● WHAT NEEDS TO BE DONE:
Restate every line of the material, word for word.
-- START OF THE RECORDS --
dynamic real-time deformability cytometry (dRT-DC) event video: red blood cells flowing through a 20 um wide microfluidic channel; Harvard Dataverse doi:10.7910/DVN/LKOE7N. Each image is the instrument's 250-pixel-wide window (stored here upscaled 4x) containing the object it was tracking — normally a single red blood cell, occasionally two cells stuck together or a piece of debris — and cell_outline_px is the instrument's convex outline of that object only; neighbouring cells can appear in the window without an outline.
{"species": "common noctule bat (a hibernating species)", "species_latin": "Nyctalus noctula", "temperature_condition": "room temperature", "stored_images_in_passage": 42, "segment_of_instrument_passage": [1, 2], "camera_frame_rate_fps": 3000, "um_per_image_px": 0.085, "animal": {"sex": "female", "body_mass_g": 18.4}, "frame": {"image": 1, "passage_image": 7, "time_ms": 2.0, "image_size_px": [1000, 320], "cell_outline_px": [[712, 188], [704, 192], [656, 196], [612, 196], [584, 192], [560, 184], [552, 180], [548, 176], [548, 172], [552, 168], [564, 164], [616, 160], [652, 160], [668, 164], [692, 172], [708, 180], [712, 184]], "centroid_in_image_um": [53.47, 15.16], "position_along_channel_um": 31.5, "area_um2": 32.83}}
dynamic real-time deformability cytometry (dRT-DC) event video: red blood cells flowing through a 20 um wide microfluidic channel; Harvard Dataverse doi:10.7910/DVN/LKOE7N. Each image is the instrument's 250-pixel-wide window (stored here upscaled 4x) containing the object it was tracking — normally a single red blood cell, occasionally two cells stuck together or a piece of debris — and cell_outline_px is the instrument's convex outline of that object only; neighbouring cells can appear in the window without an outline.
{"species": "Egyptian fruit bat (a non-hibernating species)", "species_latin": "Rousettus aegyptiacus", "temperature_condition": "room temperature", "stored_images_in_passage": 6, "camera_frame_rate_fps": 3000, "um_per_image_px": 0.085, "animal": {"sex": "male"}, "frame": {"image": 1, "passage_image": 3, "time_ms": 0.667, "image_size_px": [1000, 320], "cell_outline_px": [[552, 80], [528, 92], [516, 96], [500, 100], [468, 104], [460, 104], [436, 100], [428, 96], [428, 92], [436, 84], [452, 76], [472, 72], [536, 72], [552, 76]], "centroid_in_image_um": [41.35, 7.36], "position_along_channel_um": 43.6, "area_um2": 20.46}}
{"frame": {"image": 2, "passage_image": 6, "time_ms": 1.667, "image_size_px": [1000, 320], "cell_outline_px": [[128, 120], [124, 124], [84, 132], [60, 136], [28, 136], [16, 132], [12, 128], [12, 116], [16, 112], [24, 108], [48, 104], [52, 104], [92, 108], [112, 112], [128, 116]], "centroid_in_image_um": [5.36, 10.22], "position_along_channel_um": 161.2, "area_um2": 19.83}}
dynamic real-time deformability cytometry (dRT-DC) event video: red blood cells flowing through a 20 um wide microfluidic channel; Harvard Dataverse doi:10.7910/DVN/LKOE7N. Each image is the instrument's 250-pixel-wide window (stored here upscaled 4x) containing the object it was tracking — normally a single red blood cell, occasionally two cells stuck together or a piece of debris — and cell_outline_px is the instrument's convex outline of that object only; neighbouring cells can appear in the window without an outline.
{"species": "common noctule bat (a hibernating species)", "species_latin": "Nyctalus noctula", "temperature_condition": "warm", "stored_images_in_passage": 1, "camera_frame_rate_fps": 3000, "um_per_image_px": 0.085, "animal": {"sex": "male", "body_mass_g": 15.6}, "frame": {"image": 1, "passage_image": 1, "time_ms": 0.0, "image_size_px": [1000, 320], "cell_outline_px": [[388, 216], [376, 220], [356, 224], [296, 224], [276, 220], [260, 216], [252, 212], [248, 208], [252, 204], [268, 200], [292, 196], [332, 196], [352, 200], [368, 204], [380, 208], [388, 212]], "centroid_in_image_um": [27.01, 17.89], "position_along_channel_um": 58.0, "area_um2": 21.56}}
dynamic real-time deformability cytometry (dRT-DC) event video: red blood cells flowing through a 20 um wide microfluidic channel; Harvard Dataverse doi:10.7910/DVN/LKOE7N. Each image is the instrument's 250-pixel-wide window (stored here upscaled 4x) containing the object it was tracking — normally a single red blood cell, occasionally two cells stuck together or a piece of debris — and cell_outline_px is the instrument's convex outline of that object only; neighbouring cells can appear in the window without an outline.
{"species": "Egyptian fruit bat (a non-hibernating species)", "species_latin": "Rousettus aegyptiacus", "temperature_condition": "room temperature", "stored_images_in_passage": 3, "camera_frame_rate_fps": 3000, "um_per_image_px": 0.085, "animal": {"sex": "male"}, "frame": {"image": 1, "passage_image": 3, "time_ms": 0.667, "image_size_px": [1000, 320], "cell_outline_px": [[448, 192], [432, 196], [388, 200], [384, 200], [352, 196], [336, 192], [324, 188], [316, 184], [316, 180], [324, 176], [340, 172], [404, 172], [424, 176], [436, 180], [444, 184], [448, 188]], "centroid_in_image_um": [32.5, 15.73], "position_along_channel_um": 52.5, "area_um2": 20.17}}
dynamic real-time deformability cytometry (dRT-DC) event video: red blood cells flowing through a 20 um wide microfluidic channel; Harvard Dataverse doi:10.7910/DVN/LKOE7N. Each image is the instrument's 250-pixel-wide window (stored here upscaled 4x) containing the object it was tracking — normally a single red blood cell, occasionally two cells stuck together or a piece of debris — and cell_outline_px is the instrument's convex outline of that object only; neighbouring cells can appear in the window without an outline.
-- END OF THE RECORDS --
● COMPLETE ANSWER:
dynamic real-time deformability cytometry (dRT-DC) event video: red blood cells flowing through a 20 um wide microfluidic channel; Harvard Dataverse doi:10.7910/DVN/LKOE7N. Each image is the instrument's 250-pixel-wide window (stored here upscaled 4x) containing the object it was tracking — normally a single red blood cell, occasionally two cells stuck together or a piece of debris — and cell_outline_px is the instrument's convex outline of that object only; neighbouring cells can appear in the window without an outline.
{"species": "common noctule bat (a hibernating species)", "species_latin": "Nyctalus noctula", "temperature_condition": "room temperature", "stored_images_in_passage": 42, "segment_of_instrument_passage": [1, 2], "camera_frame_rate_fps": 3000, "um_per_image_px": 0.085, "animal": {"sex": "female", "body_mass_g": 18.4}, "frame": {"image": 1, "passage_image": 7, "time_ms": 2.0, "image_size_px": [1000, 320], "cell_outline_px": [[712, 188], [704, 192], [656, 196], [612, 196], [584, 192], [560, 184], [552, 180], [548, 176], [548, 172], [552, 168], [564, 164], [616, 160], [652, 160], [668, 164], [692, 172], [708, 180], [712, 184]], "centroid_in_image_um": [53.47, 15.16], "position_along_channel_um": 31.5, "area_um2": 32.83}}
dynamic real-time deformability cytometry (dRT-DC) event video: red blood cells flowing through a 20 um wide microfluidic channel; Harvard Dataverse doi:10.7910/DVN/LKOE7N. Each image is the instrument's 250-pixel-wide window (stored here upscaled 4x) containing the object it was tracking — normally a single red blood cell, occasionally two cells stuck together or a piece of debris — and cell_outline_px is the instrument's convex outline of that object only; neighbouring cells can appear in the window without an outline.
{"species": "Egyptian fruit bat (a non-hibernating species)", "species_latin": "Rousettus aegyptiacus", "temperature_condition": "room temperature", "stored_images_in_passage": 6, "camera_frame_rate_fps": 3000, "um_per_image_px": 0.085, "animal": {"sex": "male"}, "frame": {"image": 1, "passage_image": 3, "time_ms": 0.667, "image_size_px": [1000, 320], "cell_outline_px": [[552, 80], [528, 92], [516, 96], [500, 100], [468, 104], [460, 104], [436, 100], [428, 96], [428, 92], [436, 84], [452, 76], [472, 72], [536, 72], [552, 76]], "centroid_in_image_um": [41.35, 7.36], "position_along_channel_um": 43.6, "area_um2": 20.46}}
{"frame": {"image": 2, "passage_image": 6, "time_ms": 1.667, "image_size_px": [1000, 320], "cell_outline_px": [[128, 120], [124, 124], [84, 132], [60, 136], [28, 136], [16, 132], [12, 128], [12, 116], [16, 112], [24, 108], [48, 104], [52, 104], [92, 108], [112, 112], [128, 116]], "centroid_in_image_um": [5.36, 10.22], "position_along_channel_um": 161.2, "area_um2": 19.83}}
dynamic real-time deformability cytometry (dRT-DC) event video: red blood cells flowing through a 20 um wide microfluidic channel; Harvard Dataverse doi:10.7910/DVN/LKOE7N. Each image is the instrument's 250-pixel-wide window (stored here upscaled 4x) containing the object it was tracking — normally a single red blood cell, occasionally two cells stuck together or a piece of debris — and cell_outline_px is the instrument's convex outline of that object only; neighbouring cells can appear in the window without an outline.
{"species": "common noctule bat (a hibernating species)", "species_latin": "Nyctalus noctula", "temperature_condition": "warm", "stored_images_in_passage": 1, "camera_frame_rate_fps": 3000, "um_per_image_px": 0.085, "animal": {"sex": "male", "body_mass_g": 15.6}, "frame": {"image": 1, "passage_image": 1, "time_ms": 0.0, "image_size_px": [1000, 320], "cell_outline_px": [[388, 216], [376, 220], [356, 224], [296, 224], [276, 220], [260, 216], [252, 212], [248, 208], [252, 204], [268, 200], [292, 196], [332, 196], [352, 200], [368, 204], [380, 208], [388, 212]], "centroid_in_image_um": [27.01, 17.89], "position_along_channel_um": 58.0, "area_um2": 21.56}}
dynamic real-time deformability cytometry (dRT-DC) event video: red blood cells flowing through a 20 um wide microfluidic channel; Harvard Dataverse doi:10.7910/DVN/LKOE7N. Each image is the instrument's 250-pixel-wide window (stored here upscaled 4x) containing the object it was tracking — normally a single red blood cell, occasionally two cells stuck together or a piece of debris — and cell_outline_px is the instrument's convex outline of that object only; neighbouring cells can appear in the window without an outline.
{"species": "Egyptian fruit bat (a non-hibernating species)", "species_latin": "Rousettus aegyptiacus", "temperature_condition": "room temperature", "stored_images_in_passage": 3, "camera_frame_rate_fps": 3000, "um_per_image_px": 0.085, "animal": {"sex": "male"}, "frame": {"image": 1, "passage_image": 3, "time_ms": 0.667, "image_size_px": [1000, 320], "cell_outline_px": [[448, 192], [432, 196], [388, 200], [384, 200], [352, 196], [336, 192], [324, 188], [316, 184], [316, 180], [324, 176], [340, 172], [404, 172], [424, 176], [436, 180], [444, 184], [448, 188]], "centroid_in_image_um": [32.5, 15.73], "position_along_channel_um": 52.5, "area_um2": 20.17}}
dynamic real-time deformability cytometry (dRT-DC) event video: red blood cells flowing through a 20 um wide microfluidic channel; Harvard Dataverse doi:10.7910/DVN/LKOE7N. Each image is the instrument's 250-pixel-wide window (stored here upscaled 4x) containing the object it was tracking — normally a single red blood cell, occasionally two cells stuck together or a piece of debris — and cell_outline_px is the instrument's convex outline of that object only; neighbouring cells can appear in the window without an outline.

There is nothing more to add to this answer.